Acho de verdade que vou entrar tão a fundo nessa cabecinha que vai parecer uma longa sessão no sofá da minha psicóloga. Tenho certeza que vou me estranhar e reconhecer tantas vezes que vai parecer uma gangorra mental. Às vezes por cima, outras por baixo e em mais algumas parada no meio termo, sem saber pra que lado a coisa vai tender. Vou revisitar mil Lulys diferentes, literalmente, que evoluíram e regrediram ao mesmo tempo enquanto iam escrevendo palavras que nem com muita paciência teria como contar!

Vou sentir saudades de cada uma delas e de seu blog querido, torcendo para que novas Lulys um dia sintam saudades de mim também.

É que por mais que eu seja a mesma e esse endereço seja o mesmo, nada em nenhum de nós dois é imutável. Aliás, muito pelo contrário! O objetivo é esse mesmo, evoluir, expandir, se adequar. “Prefiro ser essa metamorfose ambulante do que ter aquela velha opinião formada sobre tudo.”¹, sabe? Uma pessoa que há alguns anos atrás dizia detestar política e agora vai pra rua gritar e pras páginas que acha confiável se informar. Um mulher que antes julgava as outras e agora quer ao máximo apoiá-las. E ao mesmo tempo mantendo coisinhas como a cor e o filme favoritos desde de 1990 e poucos. Imagina só, ter boa parte das grandes diferenças e pequenas semelhanças registradas num mesmo endereço pra poder embarcar nelas sempre que quiser? Fico feliz em saber que pra mim isso é possível.

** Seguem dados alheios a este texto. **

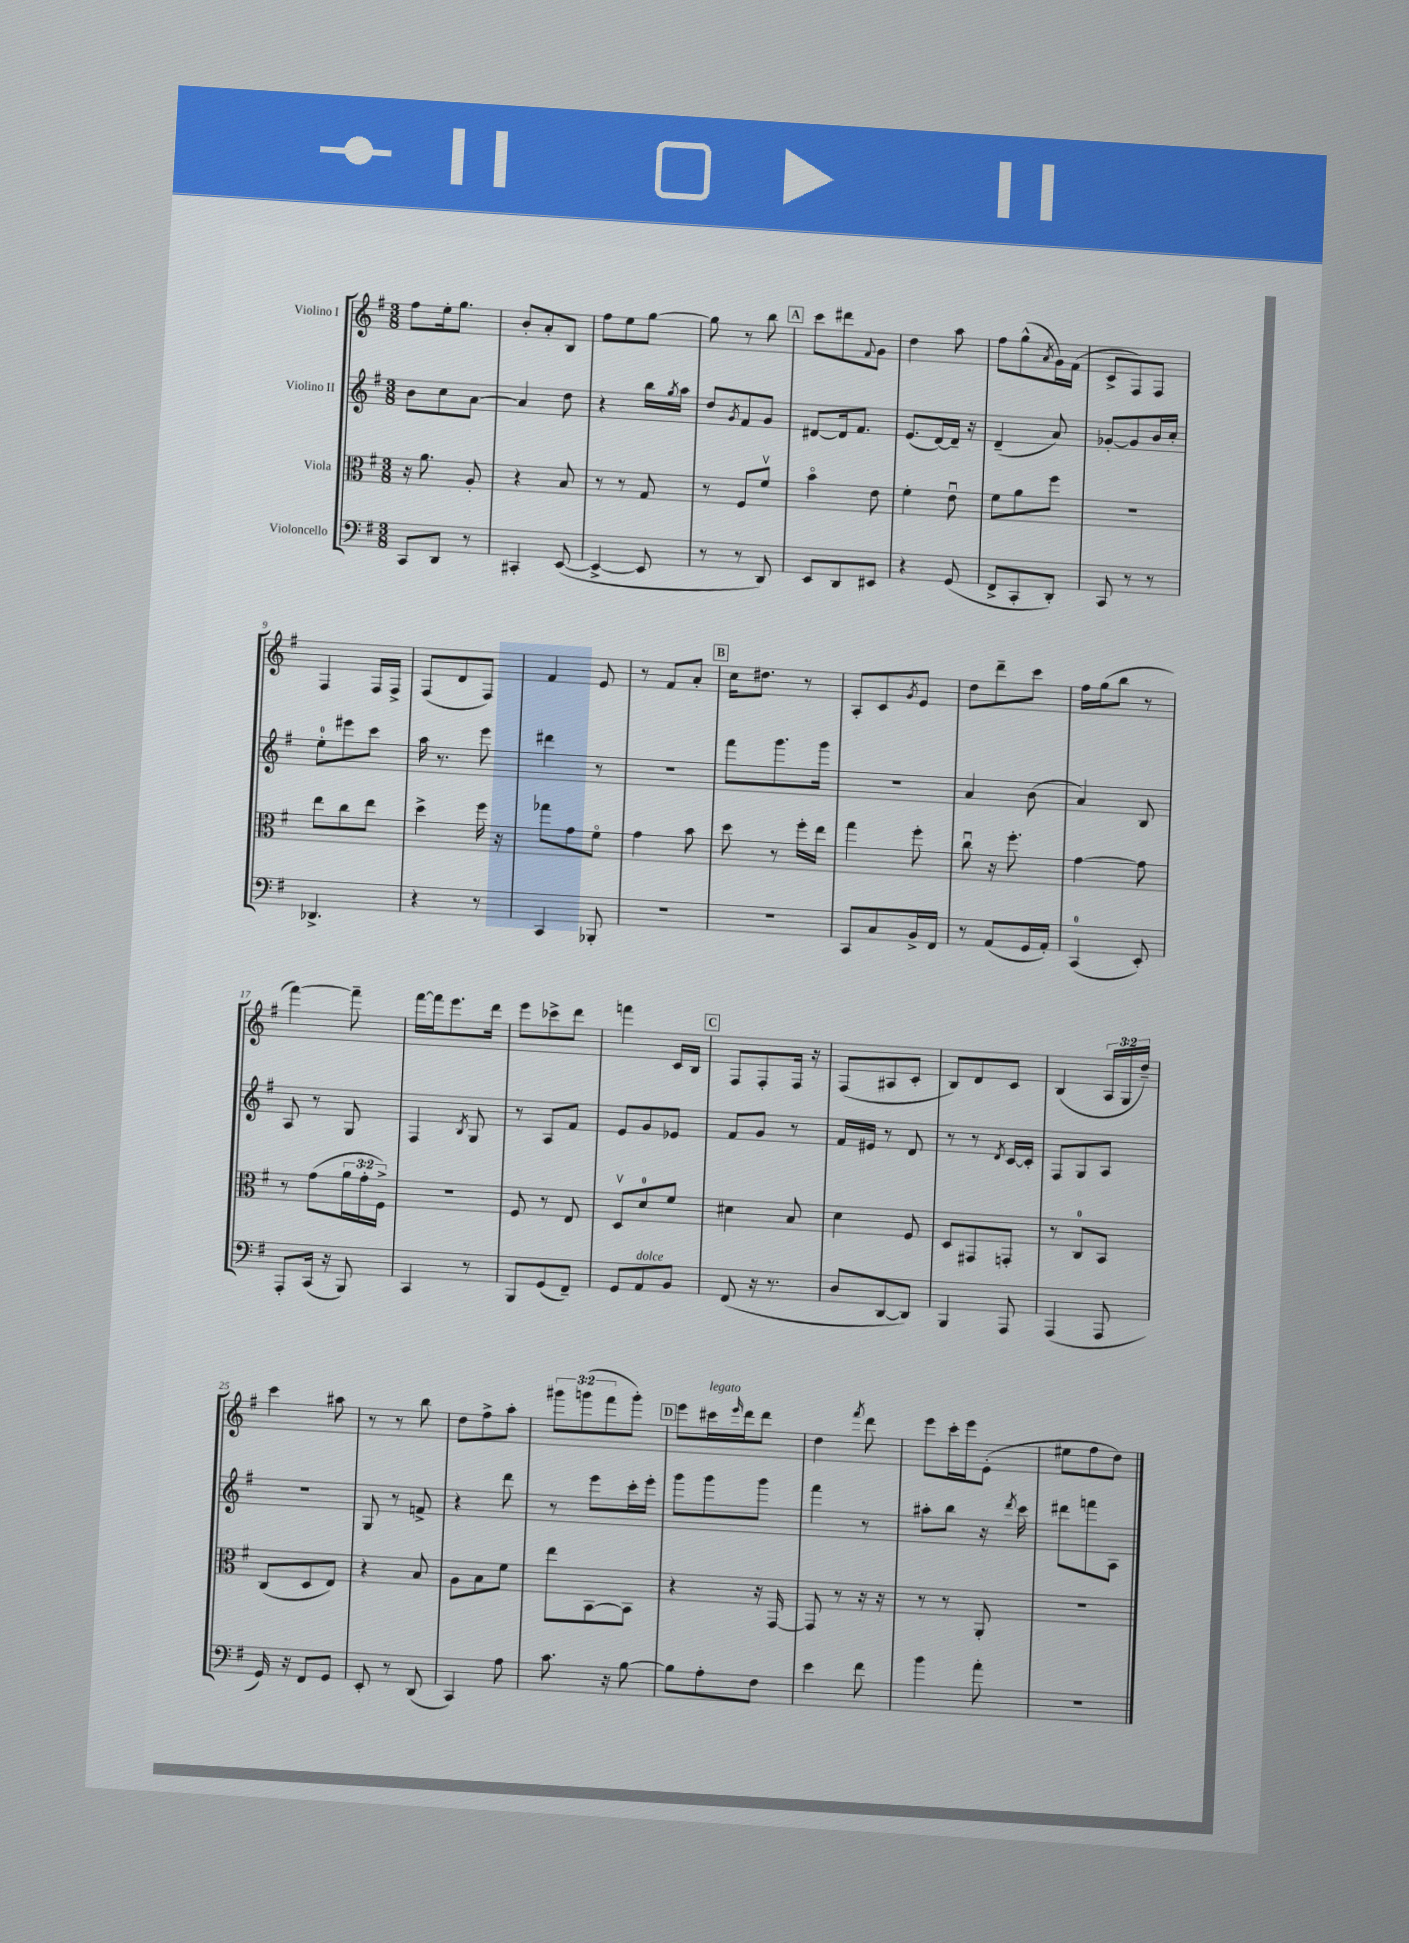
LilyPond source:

<<
\new StaffGroup <<
\new Staff = "s0" \with { instrumentName = "Violino I" } {
    \clef treble \key g \major \numericTimeSignature \time 3/8 \override Staff.TupletNumber.text = #tuplet-number::calc-fraction-text
    fis''8 e''16-. g''8. |
    b'8-. a'8-. b8 |
    fis''8 e''8 g''8~ |
    g''8 r8 b''8 |
    \mark \markup { \box "A" } c'''8 dis'''8 \appoggiatura { fis'8 } g'8 |
    d''4 a''8 |
    fis''8 g''8-^( \acciaccatura { a'8 } g'16) fis'16( |
    c'8-> fis8) fis8 |
    fis4 fis16 fis16-> |
    fis8( d'8 fis8) |
    fis'4 e'8 |
    r8 fis'8 a'8-. |
    \mark \markup { \box "B" } c''16 dis''8. r8 |
    a8-. c'8 \acciaccatura { g'8 } e'8 |
    d''8 d'''8-- c'''8 |
    fis''16 g''16( b''8 r8 |
    fis'''4~) fis'''8-- |
    fis'''16~ fis'''16 e'''8. d'''16 |
    e'''8 ces'''8-> d'''8 |
    f'''4 c'16 b16 |
    \mark \markup { \box "C" } fis8 fis8-. fis16 r16 |
    fis8( ais8 c'8-. |
    b8) d'8 c'8 |
    b4( \tuplet 3/2 { a16 g16 d''16--) } |
    c'''4 ais''8 |
    r8 r8 b''8 |
    d''8 fis''8-> a''8-. |
    \tuplet 3/2 { gis'''8 g'''8( fis'''8 } g'''8-.) |
    \mark \markup { \box "D" } e'''8 cis'''16^\markup { \italic "legato" } \grace { e'''16 } d'''16 d'''8 |
    d''4 \acciaccatura { fis'''8 } d'''8 |
    e'''8 c'''16-. e'''16 e'8-.( |
    eis''8 fis''8 d''8) \bar "|." |
}
\new Staff = "s1" \with { instrumentName = "Violino II" } {
    \clef treble \key g \major \numericTimeSignature \time 3/8
    b'8 c''8 a'8~ |
    a'4 d''8 |
    r4 b''16 \acciaccatura { g''8 } a''16 |
    d''8 \acciaccatura { g'8 } fis'8 g'8 |
    \mark \markup { \box "A" } dis'8~ dis'16 fis'8. |
    e'8.( d'16~) d'16-- r16 |
    d'4--( a'8) |
    ges'8~-. ges'8 b'16 c''16-. |
    e''8-0-. eis'''8 c'''8 |
    a''16 r8. e'''8 |
    dis'''4 r8 |
    R4. |
    \mark \markup { \box "B" } fis'''8 g'''8. g'''16 |
    R4. |
    a'4 b'8( |
    a'4) b8 |
    a8 r8 g8 |
    fis4 \acciaccatura { b8 } g8 |
    r8 a8 fis'8 |
    e'8 g'8 ees'8 |
    \mark \markup { \box "C" } fis'8 g'8 r8 |
    fis'16 eis'16 r8 d'8 |
    r8 r8 \acciaccatura { d'8 } c'16~ c'16-. |
    fis8 g8 a8 |
    r4. |
    g8 r8 f'8-> |
    r4 d'''8 |
    r8 e'''8 c'''16-. e'''16-. |
    \mark \markup { \box "D" } g'''8 g'''8 g'''8 |
    fis'''4 r8 |
    ais''8-. b''8 r16 \acciaccatura { d'''8 } c'''16 |
    dis'''8 f'''8 a8 \bar "|." |
}
\new Staff = "s2" \with { instrumentName = "Viola" } {
    \clef alto \key g \major \numericTimeSignature \time 3/8 \override Staff.TupletNumber.text = #tuplet-number::calc-fraction-text
    r16 a'8. a8-. |
    r4 b8 |
    r8 r8 g8 |
    r8 fis8 fis'8\upbow |
    \mark \markup { \box "A" } b'4\flageolet e'8 |
    fis'4-. e'8\downbow |
    fis'8 a'8 fis''8 |
    R4. |
    e''8 c''8 e''8 |
    d''4-> fis''16 r16 |
    ges''8 g'8 fis'8\flageolet |
    g'4 b'8 |
    \mark \markup { \box "B" } d''8 r8 fis''16-. e''16 |
    g''4 fis''8-. |
    c''8\downbow r16 fis''8.-. |
    g'4~ g'8 |
    r8 g'8( \tuplet 3/2 { a'16 g'16-. fis16->) } |
    R4. |
    fis8 r8 e8 |
    d8\upbow d'8-0 fis'8 |
    \mark \markup { \box "C" } dis'4 b8 |
    d'4 fis8 |
    d8 gis,8 g,8-. |
    r8 c8-0 b,8 |
    c8( d8 e8) |
    r4 b8 |
    a8 b8 fis'8 |
    e''8 b,8~ b,8 |
    \mark \markup { \box "D" } r4 r16 g,16~ |
    g,8 r8 r16 r16 |
    r8 r8 a,8-. |
    R4. \bar "|." |
}
\new Staff = "s3" \with { instrumentName = "Violoncello" } {
    \clef bass \key g \major \numericTimeSignature \time 3/8
    c,8 d,8 r8 |
    cis,4-. e,8~( |
    e,4~-> e,8 |
    r8 r8 d,8) |
    \mark \markup { \box "A" } e,8 d,8 eis,8 |
    r4 g,8( |
    fis,8-> c,8-. d,8-.) |
    c,8 r8 r8 |
    des,4.-> |
    r4 r8 |
    c,4 bes,,8-. |
    R4. |
    \mark \markup { \box "B" } R4. |
    c,8 c8 b,16-> fis,16 |
    r8 a,8( g,16 a,16-.) |
    c,4-0( e,8-.) |
    a,,8-. c,16( r16 b,,8) |
    c,4 r8 |
    b,,8 g,8( fis,8--) |
    g,8 a,8^\markup { \italic "dolce" } b,8 |
    \mark \markup { \box "C" } fis,8( r16 r8. |
    d8 d,8~ d,8) |
    b,,4 a,,8 |
    a,,4( a,,8 |
    g,16) r16 fis,8 g,8 |
    e,8-. r8 d,8( |
    c,4) a8 |
    c'8. r16 b8~ |
    \mark \markup { \box "D" } b8 a8-. fis8 |
    e'4 fis'8 |
    b'4 a'8-. |
    R4. \bar "|." |
}
>>
>>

Eu tenho vários lugares favoritos. Lugares físicos, mesmo. Se você perguntar o número um entre todos eles direi a Praça da Liberdade, aqui em Belo Horizonte, sem precisar pensar ou hesitar por um segundo. Depois posso listar mais um monte, desde o prédio da faculdade onde estudei até algo bem mais longe, onde rolou alguma viagem inesquecível. Vou falar de espaços abertos, cheios de desconhecidos cujas vozes compunham a “trilha sonora” local, ou de um móvel específico dentro de um quarto fechado, onde uma pessoa só era presença suficiente e respirações ofegantes o som ambiente ideal. Mas se tiver que refletir sobre um “refúgio”, sobre pra onde vou correr quando precisar me escancarar e esconder, não vai ser possível marcar essa localização no Google Maps. Esse “lugar” vai ser o www (ponto) Sweet Luly (ponto) Expresso Rosa (ponto) com.

Escrevendo aqui, pela milésima vez
Luly 2004: um dia após meu aniversário de 14 anos, escrevendo pra contar como tinha sido a festinha, e alguns elementos que marcaram esses 13 anos e mil posts em volta “dela”!

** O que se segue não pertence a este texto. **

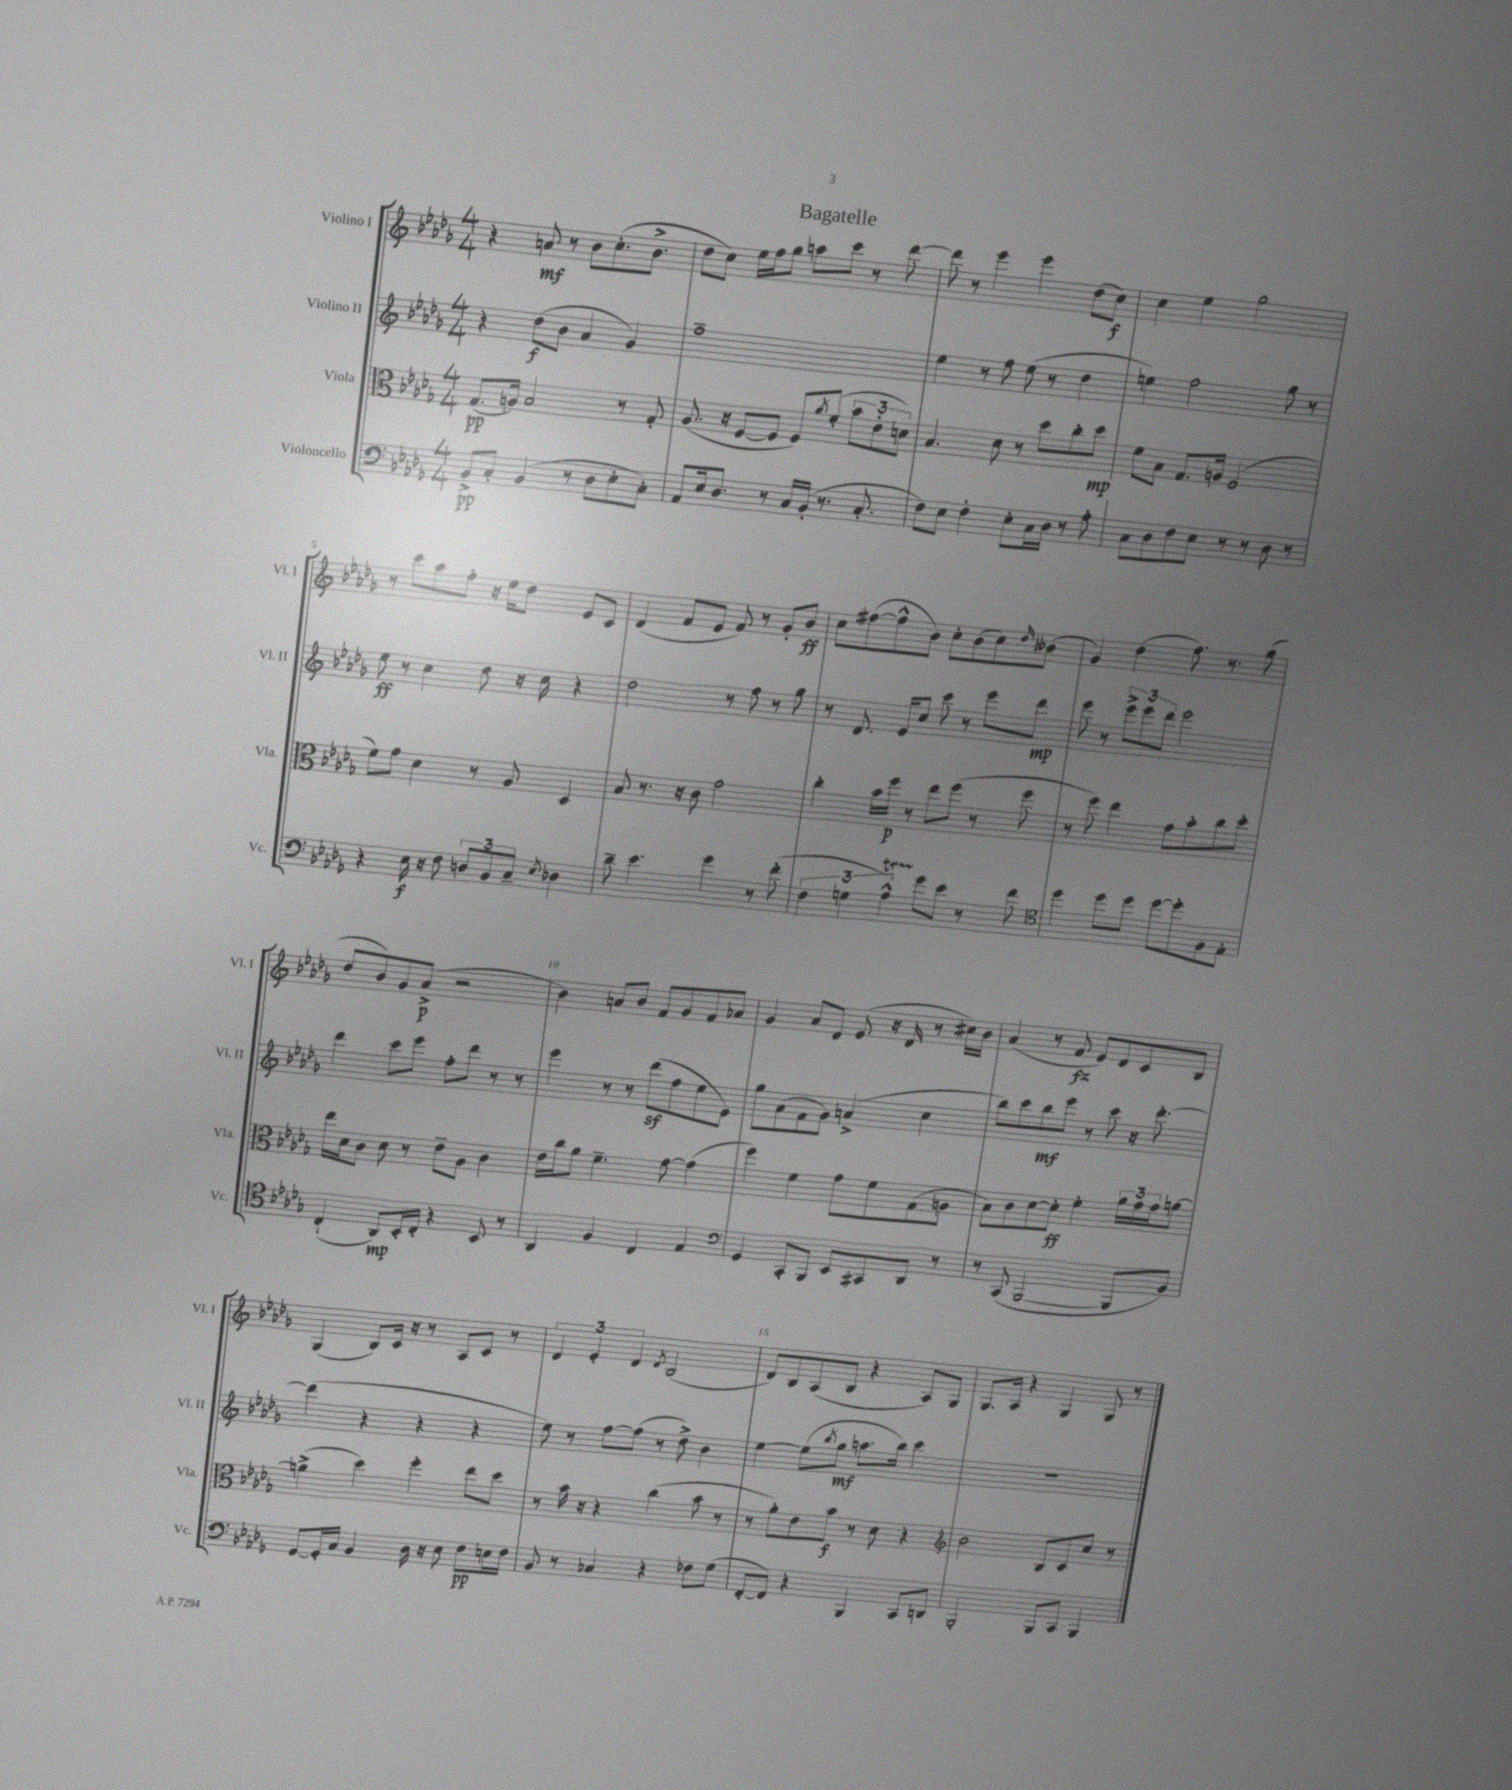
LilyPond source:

\header { title = "Bagatelle" }
<<
\new StaffGroup <<
\new Staff = "s0" \with { instrumentName = "Violino I" shortInstrumentName = "Vl. I" } {
    \clef treble \key des \major \numericTimeSignature \time 4/4
    r4 a'8\mf r8 bes'8 c''8.-.( bes'8.-> |
    des''8 c''8) ees''16 f''16 ges''8 a''8 c'''8 r8 des'''8~ |
    des'''8 r8 ees'''4 ees'''4 des''8( c''8\f) |
    c''4 ees''4 ges''2 |
    r8 c'''8 aes''8 f''8-. r16 ees''16 des''8 ees'8 c'8 |
    des'4( f'8 ees'8 f'8) r8 ges'8-. bes'8\ff |
    c''8 fis''8~( fis''8-^ bes'8) c''8-. bes'8( c''8) \grace { des''16 } beses'8( |
    ges'4) des''4( f''8.) r8. ges''8( |
    des''8 bes'8) ges'8 aes'8->\p( r2 |
    bes'4) a'8 bes'8 f'8 ges'8 f'8 aes'8 |
    ges'4 aes'8 des'8 ees'8( r16 des'16 r8 cis''16) bes'16 |
    aes'4( r8 f'8\fz ees'8) des'8 c'8 bes8 |
    ges4( bes8) c'16 r16 r8 aes8 c'8 r8 |
    \tuplet 3/2 { des'4 ees'4-. des'4 } \acciaccatura { des'8 } bes2( |
    des'8) bes8 aes8( bes8 r4 aes8) ges8 |
    ges8. aes16 r4 ges4 ges8 r8 \bar "|." |
}
\new Staff = "s1" \with { instrumentName = "Violino II" shortInstrumentName = "Vl. II" } {
    \clef treble \key des \major \numericTimeSignature \time 4/4
    r4 des''8\f( bes'8 aes'4 ges'4) |
    f''1-- |
    ees''4 r8 f''8 ees''8( r8 des''4 |
    e''4) f''2 ges''8 r8 |
    ees''8\ff r8 c''4 des''8 r16 c''16 r4 |
    des''2 r8 f''8 r8 ges''8 |
    r8 des'8. ees'16 c''8 c'''8 r8 ees'''8 des'''8\mp |
    ees'''8 r8 \tuplet 3/2 { ees'''8-> ees'''8 des'''8 } ees'''2 |
    des'''4 c'''8 ees'''8 f''8-. des'''8 r8 r8 |
    ees'''4 r8 r8 des'''8\sf( f''8 ees''8 ees'8) |
    ges''8 aes'8( f'8 ges'8) a'4->( c''4 |
    bes''8) c'''8 bes''8\mf ees'''8 r8 c'''8 r16 des'''8.~-. |
    des'''4( r4 r4 r4 |
    ees''8) r8 f''8~ f''8( r8 des''8->) bes'4 |
    ees''4~ ees''8( \acciaccatura { bes''8 } ges''8\mf a''8. bes''16) c'''4 |
    R1 \bar "|." |
}
\new Staff = "s2" \with { instrumentName = "Viola" shortInstrumentName = "Vla." } {
    \clef alto \key des \major \numericTimeSignature \time 4/4
    ges8.\pp( a16) bes2 r8 ges8-. |
    aes8.( r16 f8~ f8 f8) \acciaccatura { aes'8 } f'8-.( \tuplet 3/2 { bes'8 ees'8-. d'8) } |
    bes4. des'8 r8 des''8 c''8-. des''8\mp |
    f'8 bes8 ges8. a16 f2( |
    f'8) ges'8 des'4 r8 aes8 des4 |
    bes8 r8. r16 c'8 ges'2 |
    c''4-. bes'16 f''16\p r8 ees''8 f''8( r8 f''8 |
    r8 f''8) ees''4 ges'8 bes'8-. c''8 des''8-. |
    ees''16 des'16 c'8 des'8 r8 ees'8-- aes8 c'4 |
    ees'16 c''16 aes'8 f'4.-- ges'8~ ges'4( |
    f''4) f'4 ges'8 f'8 ges8( a8 |
    bes8) c'8 des'8~ des'8-.\ff f'4-. \tuplet 3/2 { aes'16 ges'16 ges'16 } a'8~ |
    a'4->( des''4) f''4-. ees''8 des''8 |
    r8 bes'16 r16 r4 c''4( bes'8 r8 |
    r8 aes'8-.) ees'8 bes'8\f r8 des'8 r4 |
    \clef treble bes'2 bes8 c'8 c''8 r8 \bar "|." |
}
\new Staff = "s3" \with { instrumentName = "Violoncello" shortInstrumentName = "Vc." } {
    \clef bass \key des \major \numericTimeSignature \time 4/4
    bes,8->\pp c8-. bes,4( r8 des8 ees8-. c8-.) |
    aes,8 ees16 des8. r8 c16 bes,16-.( r8. c8.-. |
    f8) ees8 f4-. ees8-. c16 des16 r8 aes8-. |
    c8 des8 f8 ees8 r8 r8 des8 r8 |
    r4 ees16\f r16 f8 \tuplet 3/2 { d8 bes,8 c8-- } \acciaccatura { ees8 } des4 |
    des'8-- ees'4. ges'4 r8 f'8-.( |
    \tuplet 3/2 { f4 g4 aes4-^\startTrillSpan) } ges'8\stopTrillSpan ees'8 r8 f'8 |
    \clef tenor des''4 des''8 des''8 des''8~ des''8-. f8 ees8-. |
    c4-!( aes,8\mp) bes,16-. c16-. r4 bes,8 r8 |
    aes,4 f4 c4 ees4 |
    \clef bass ges,4 c,8-. bes,,8 ees,8 cis,8 des,8 r8 |
    r8 c,8( bes,,2~ bes,,8 bes,8) |
    ges,8~ ges,16-. c16 bes,4 des16 r16 ees8 f8\pp e16 f16 |
    bes,8 r8 ces4 r4 fes8 ges8( |
    f,8~-. f,8) r4 bes,,4 c,8 d,8 |
    bes,,2-. bes,,8 c,8 bes,,4 \bar "|." |
}
>>
>>
\layout { \context { \Score \override BarNumber.break-visibility = ##(#f #t #t) barNumberVisibility = #(every-nth-bar-number-visible 5) } }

Esse post foi inspirado na proposta #16 do Creative Writing Prompts, que oferece mais de trezentas ideias legais para desenvolver sua escrita criativa. É o 16º entre os 25 que me propus a escrever até outubro de 2018.

¹ Raul Seixas. Metamorfose Ambulante. Krig-ha, Bandolo!, Brasil: Philips Records, 1973. Lado A, Faixa 3.